Councilperson Steve Napolitano, at the time the ordinance was enacted, said its intent was not to criminalize the homeless. 

“We are not looking to arrest our way out of homelessness,” Napolitano said. “We are trying to get services to those in need on the streets of Manhattan Beach, and if somebody is camping and refuses those services, that is when enforcement kicks in.” 

No arrests have thus far been made in Manhattan Beach under the ordinance. But Clare Pastore, a professor in the practice of law at the University of Southern California who teaches Poverty Law, Suing the Government, and Civil Procedure, questioned whether Manhattan Beach’s ordinance would pass legal muster since there are no homeless shelters in the city. 

“It’s a very interesting legal question,” Pastore said. “Does the Boise case allow prosecution of someone who declines transportation to another city? My inclination about that [question] is no, it does not, because that is effectively the city banishing people on the pain of criminal prosecution. I would anticipate seeing litigation on this.”

Eric Tars, a senior attorney for the National Law Center On Homelessness and Poverty, which assisted the plaintiffs in the Boise case, in an interview last year suggested his organization would be closely monitoring cities like Manhattan Beach.

“We all sleep, we all sit down and rest, we all shelter ourselves when the weather is bad,” Tars said. “We need to do these things to survive as human beings. Where a community does not provide an adequate, private place for doing these things, it shouldn’t be a crime for citizens who need to do that in public places.”

The most recent count of the homeless population in Manhattan Beach, conducted by volunteers for the LA Homeless Services Authority last January, found 21 people. The city has explored retaining beds in regional shelters but is unlikely to be able to provide its own shelters. 

Judge Barzon, in her majority opinion, cited an earlier Ninth Court ruling that found an anti-camping ordinance in Los Angeles was unconstitutional under the Eighth Amendment “so long as there is a greater number of homeless individuals in Los Angeles than the number of available beds [in shelters]” for the homeless. The recent homeless count found 59,000 homeless people countywide. 

LA County Supervisor Mark Ridley-Thomas suggested that anti-camping ordinances are a tool that actually help cities deal more compassionately with their homeless population by making it more possible to get people off the streets. 

“We should not resign ourselves to a reality where places not fit for human habitation become the default living situation for people experiencing homelessness,” Ridley-Thomas said. “I refuse to accept this as our new normal.”

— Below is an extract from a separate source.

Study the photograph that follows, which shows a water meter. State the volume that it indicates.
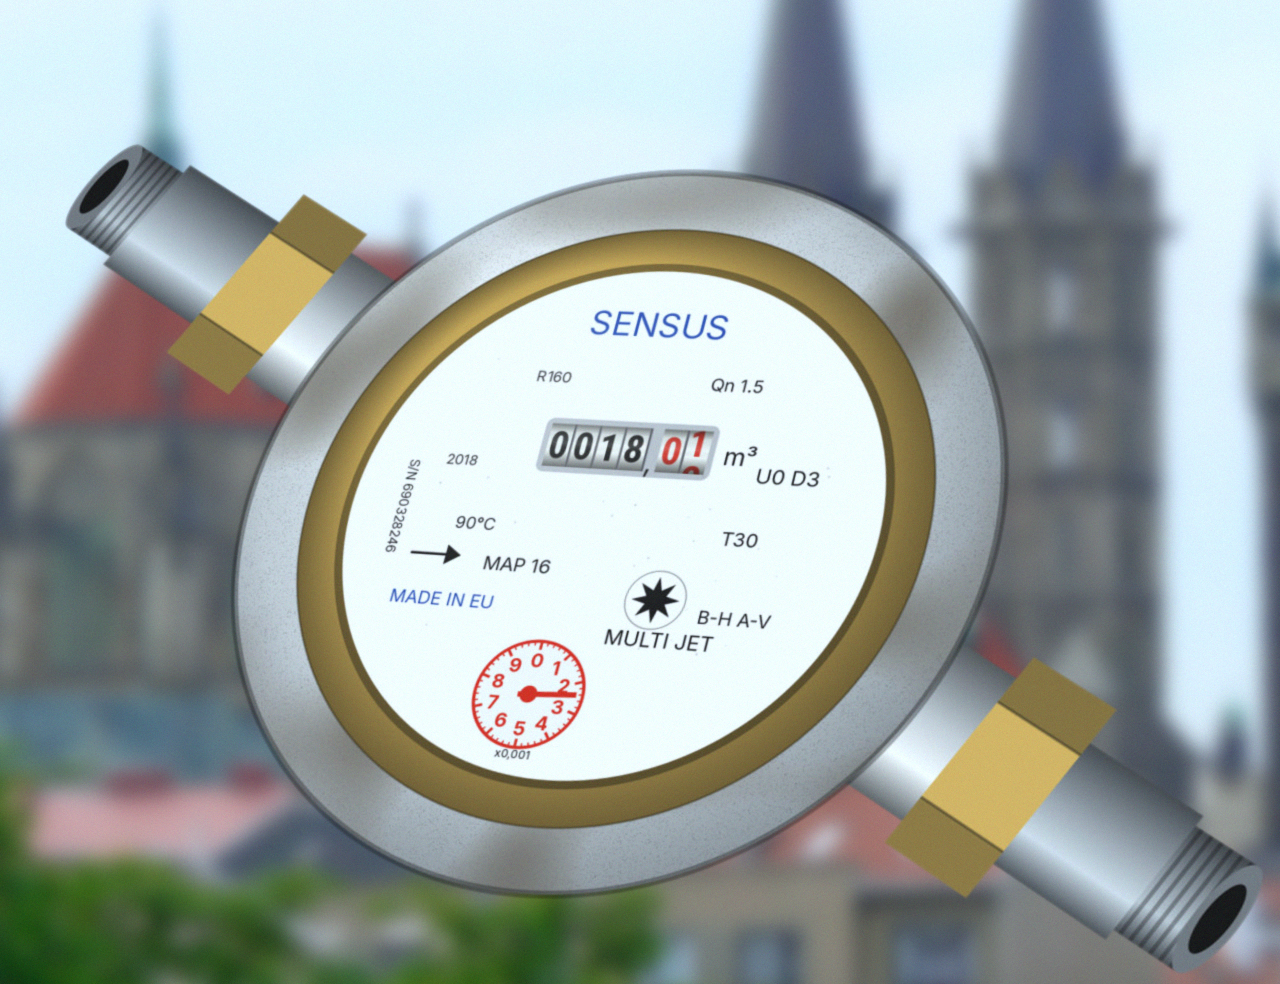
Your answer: 18.012 m³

He called homelessness in LA County a “humanitarian crisis” and said the current law is a detriment to solving it. 

“More than 1,000 individuals will die on Los Angeles County streets this year. Supporting the City of Boise’s position to appeal to the Supreme Court was never an attempt to criminalize the homeless; rather, it was a pursuit of a legal framework that is clear — in comparison to a status quo that is ambiguous and confusing,” Ridley-Thomas said. “Letting the current law stand handicaps cities and counties from acting nimbly to aid those perishing on the streets, exacerbating unsafe and unhealthy conditions that negatively affect our most vulnerable residents.”

But Berzon, in her ruling, suggested any law targeting the downtrodden encourages abuse. She quoted novelist Anatole France’s sardonic summation of laws targeting those suffering poverty: “The law, in its majestic equality, forbids rich and poor alike to sleep under bridges, to beg in the streets, and to steal their bread.”